▶ [INSTRUCTIONS TO FOLLOW] Can you pull out every line below word for word, leaving out the pictures?

+-------+

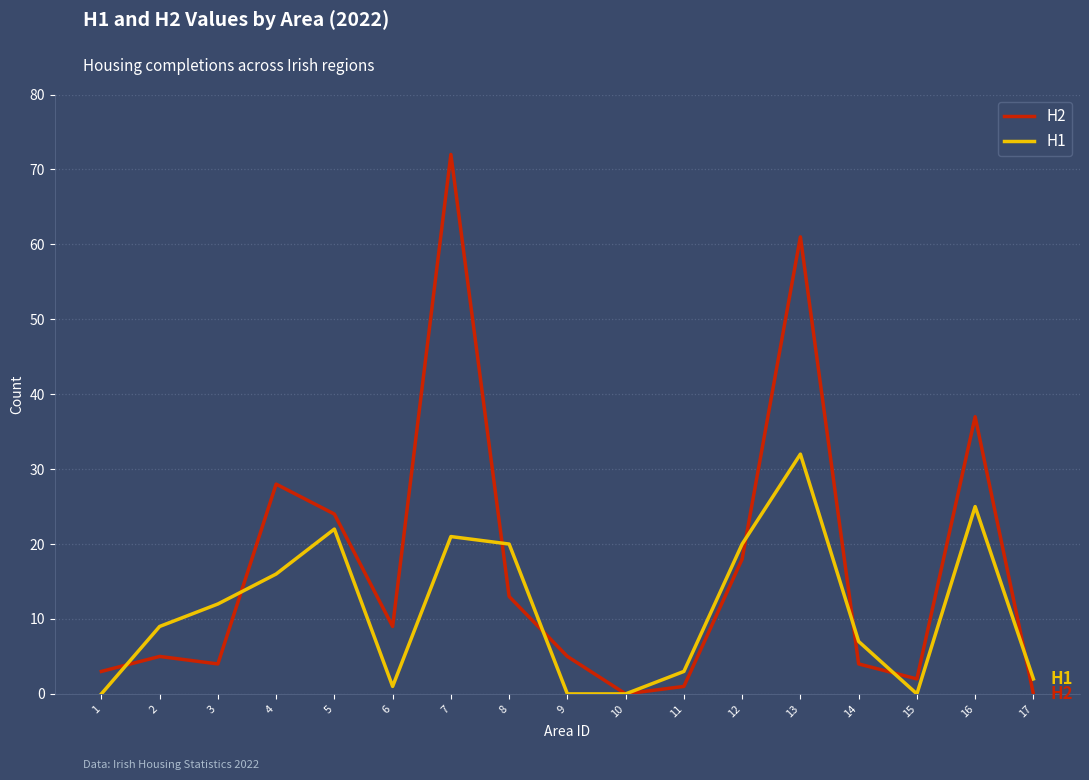

Is it true that H2 equals 13 at 8?

True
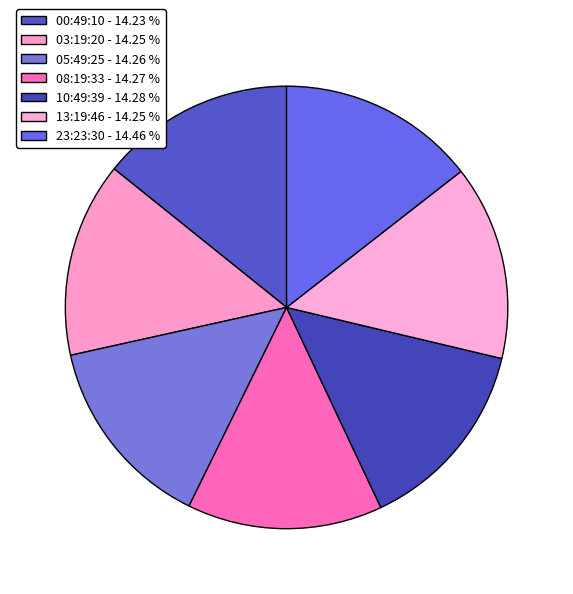

How many segments does this pie chart have?

7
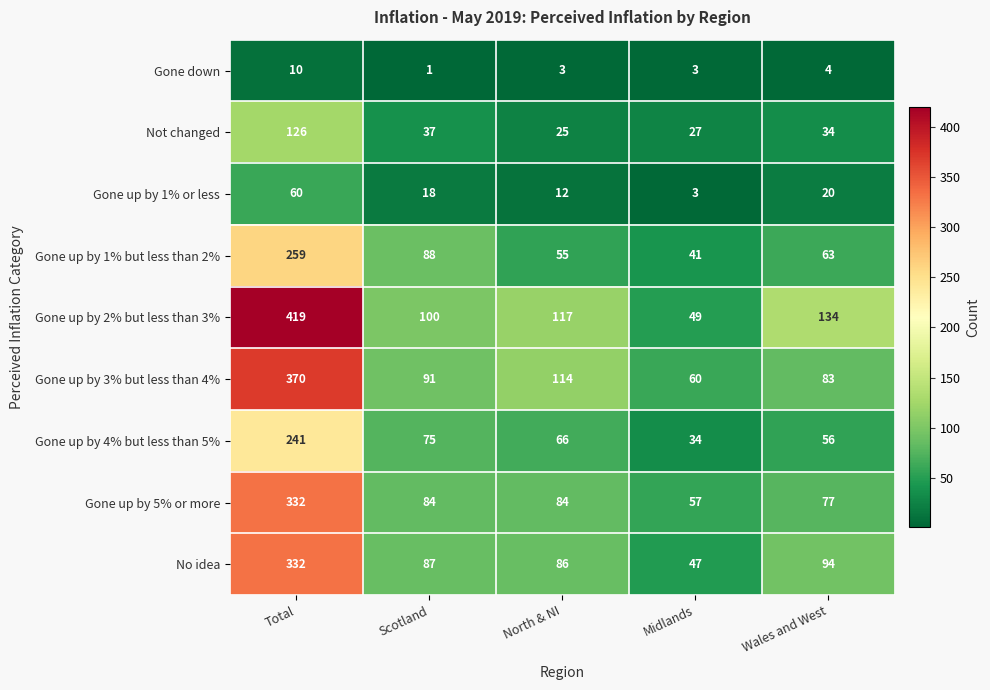

What is the sum of all Gone up by 5% or more values?

634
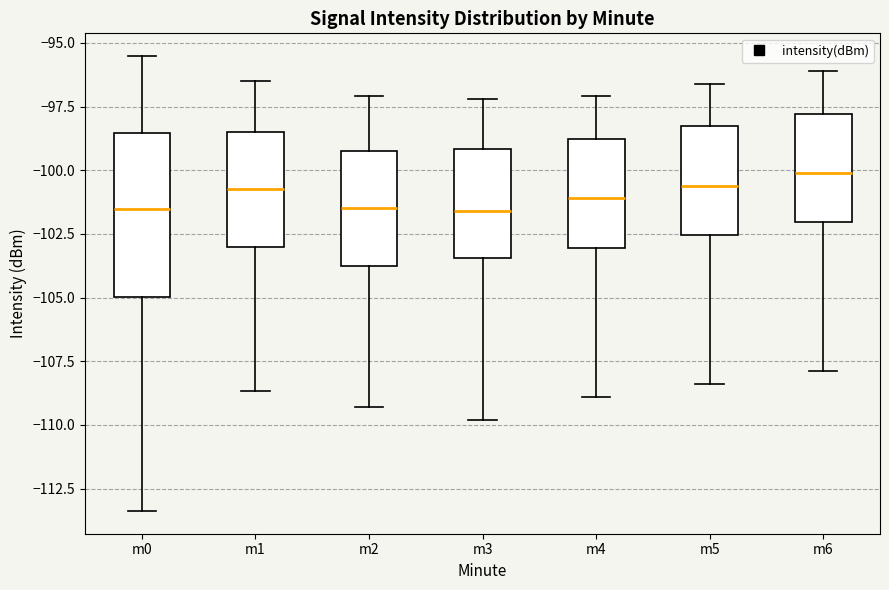

Reading left to right, read every box against the y-axis: the position of its median line, the range the box covers, and the ends of its whiskers. The values are not printed on the chart, so give them approximately, as read against the axis.

m0: median -101.5, box -105.0 to -98.5, whiskers -113.5 to -95.5
m1: median -100.5, box -103.0 to -98.5, whiskers -108.5 to -96.5
m2: median -101.5, box -103.5 to -99.0, whiskers -109.5 to -97.0
m3: median -101.5, box -103.5 to -99.0, whiskers -110.0 to -97.0
m4: median -101.0, box -103.0 to -99.0, whiskers -109.0 to -97.0
m5: median -100.5, box -102.5 to -98.5, whiskers -108.5 to -96.5
m6: median -100.0, box -102.0 to -98.0, whiskers -108.0 to -96.0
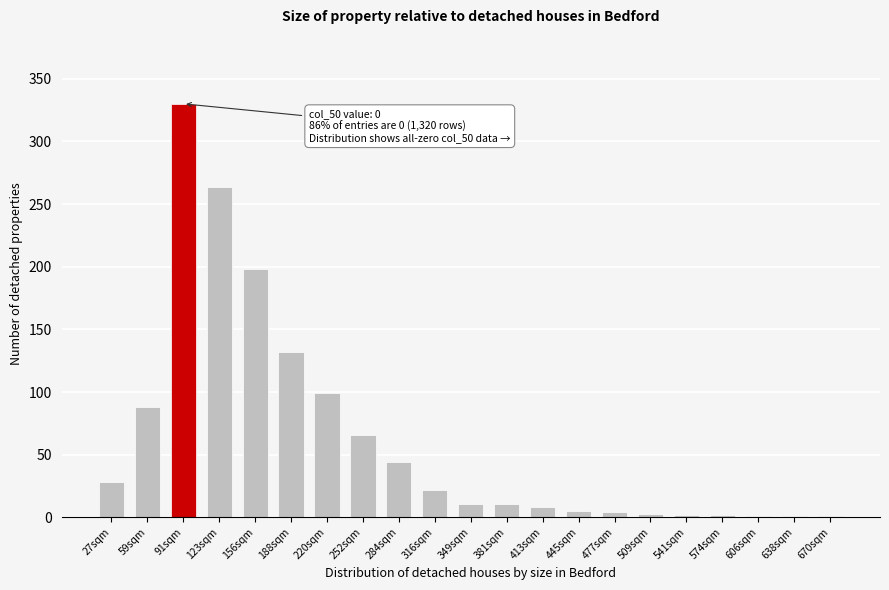

At which category does the chart reach its peak across all series?

91sqm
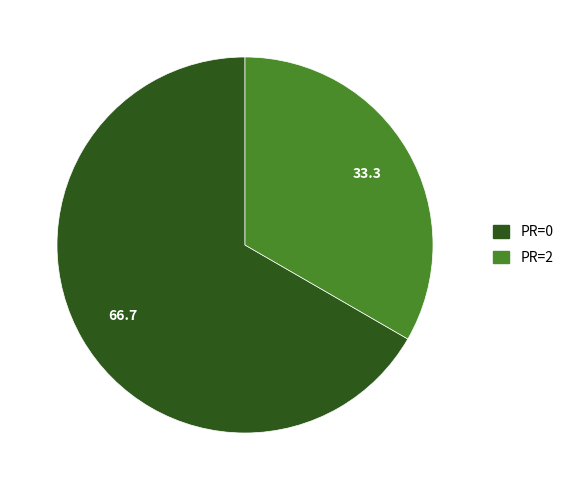

Does any single category account for the majority?

Yes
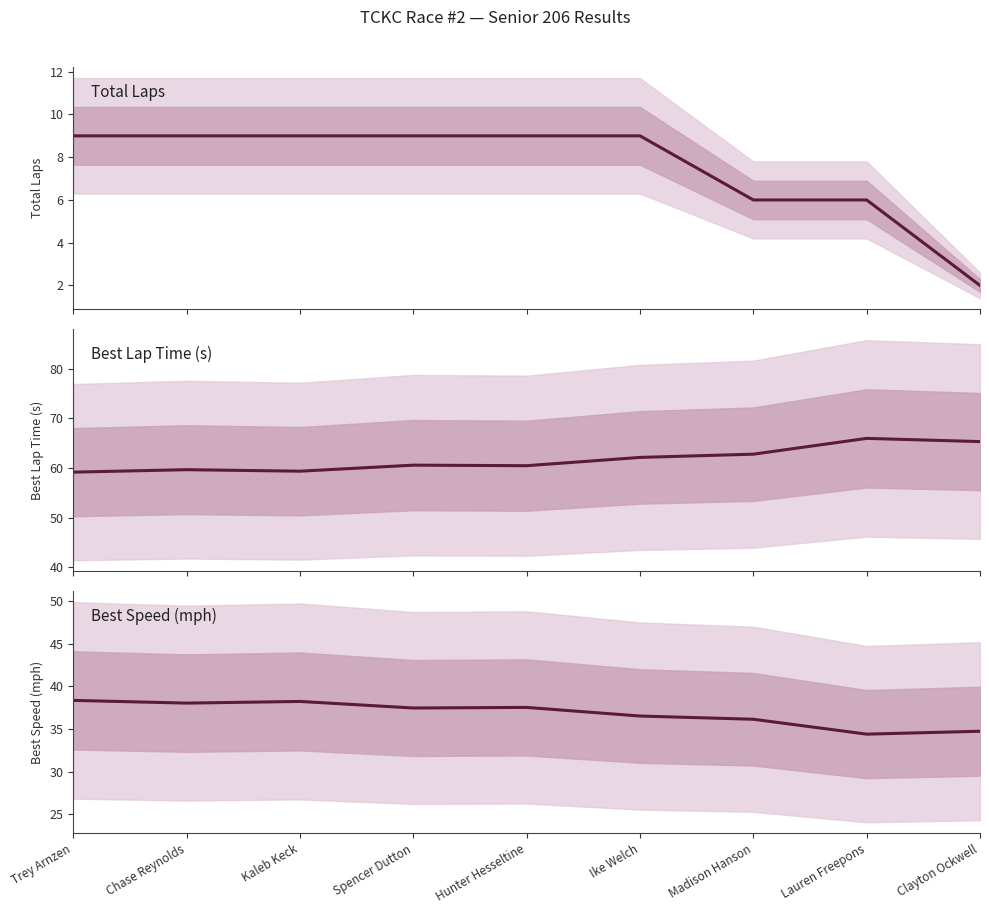

At which label does Best Speed first exceed 37?

Trey Arnzen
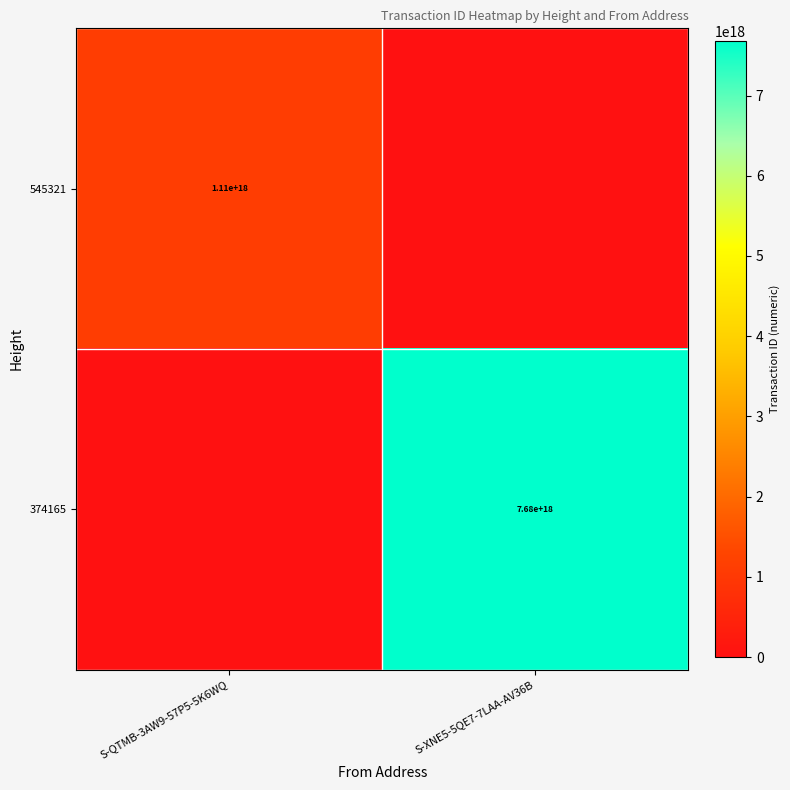

Which has a higher value, S-QTMB-3AW9-57P5-5K6WQ or S-XNE5-5QE7-7LAA-AV36B?

S-QTMB-3AW9-57P5-5K6WQ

+-------+

▶ [COMPLETED EXERCISE]
Is it true that H2 equals 13 at 8?

True

How many segments does this pie chart have?

7

What is the sum of all Gone up by 5% or more values?

634

Reading left to right, read every box against the y-axis: the position of its median line, the range the box covers, and the ends of its whiskers. The values are not printed on the chart, so give them approximately, as read against the axis.

m0: median -101.5, box -105.0 to -98.5, whiskers -113.5 to -95.5
m1: median -100.5, box -103.0 to -98.5, whiskers -108.5 to -96.5
m2: median -101.5, box -103.5 to -99.0, whiskers -109.5 to -97.0
m3: median -101.5, box -103.5 to -99.0, whiskers -110.0 to -97.0
m4: median -101.0, box -103.0 to -99.0, whiskers -109.0 to -97.0
m5: median -100.5, box -102.5 to -98.5, whiskers -108.5 to -96.5
m6: median -100.0, box -102.0 to -98.0, whiskers -108.0 to -96.0

At which category does the chart reach its peak across all series?

91sqm

Does any single category account for the majority?

Yes

At which label does Best Speed first exceed 37?

Trey Arnzen

Which has a higher value, S-QTMB-3AW9-57P5-5K6WQ or S-XNE5-5QE7-7LAA-AV36B?

S-QTMB-3AW9-57P5-5K6WQ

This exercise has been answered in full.